The Uncanny Valley and the Ghost in the Machine: a discussion of analogies for thinking about digitized medieval manuscripts
Dot Porter, Schoenberg Institute for Manuscript Studies, Kislak Center for Special Collections, University of Pennsylvania

As the digitization of manuscripts becomes more and more widespread, and as we develop new methods for digitizing manuscripts in compelling ways and making use of these digital objects, we as a scholarly community have had to come up with various methods for communicating about these objects. We use relatively straightforward terms, such as surrogate, facsimile, and avatar, as well as more complex analogies. In the last chapter of 2008’s Printing the Middle Ages, “Coda; The Ghost in the Machine; Digital Avatars of Medieval Manuscripts,” Sian Echard talks of “the ominous implications of the phrase ‘the ghost in the machine’” in the consideration of modern reception, particularly digital reception, of medieval manuscripts. Beginning with the concept of mind-body dualism, described as “the ghost in the machine” by 20th century philosopher Gilbert Ryle, my talk will consider the appropriation of a variety of terms and analogies from philosophy, literature, and popular culture, and how we might use them to help us think about digitized medieval manuscripts and their uses.

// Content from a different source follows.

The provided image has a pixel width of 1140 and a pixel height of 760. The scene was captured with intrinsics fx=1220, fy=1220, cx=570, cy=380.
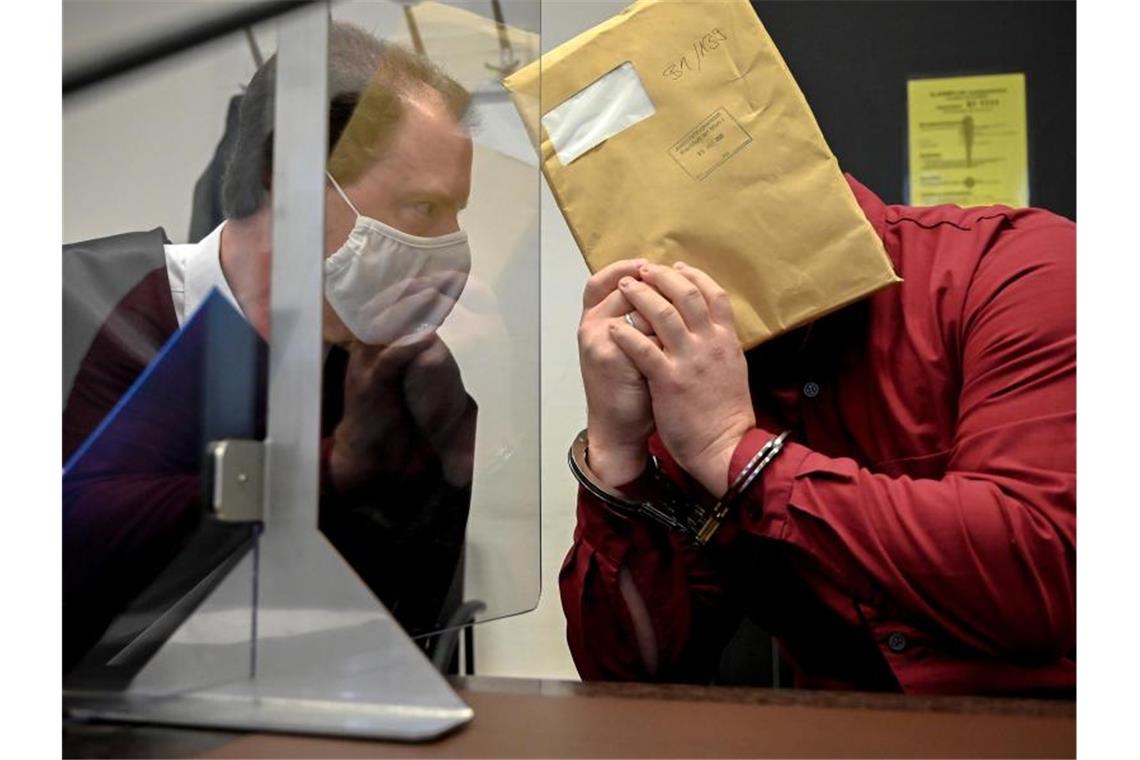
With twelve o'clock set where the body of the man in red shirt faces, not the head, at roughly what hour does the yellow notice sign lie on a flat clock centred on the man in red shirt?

Bio: As Curator of Digital Research Services in the Schoenberg Institute for Manuscript Studies, Dot Porter participates in a wide-ranging digital humanities research and development team within the context of a special collections department. Dot holds Master's degrees in Medieval Studies and Library Science and started her career working on image-based digital editions of medieval manuscripts. Her current projects focus on the digitization and visualization of medieval manuscripts.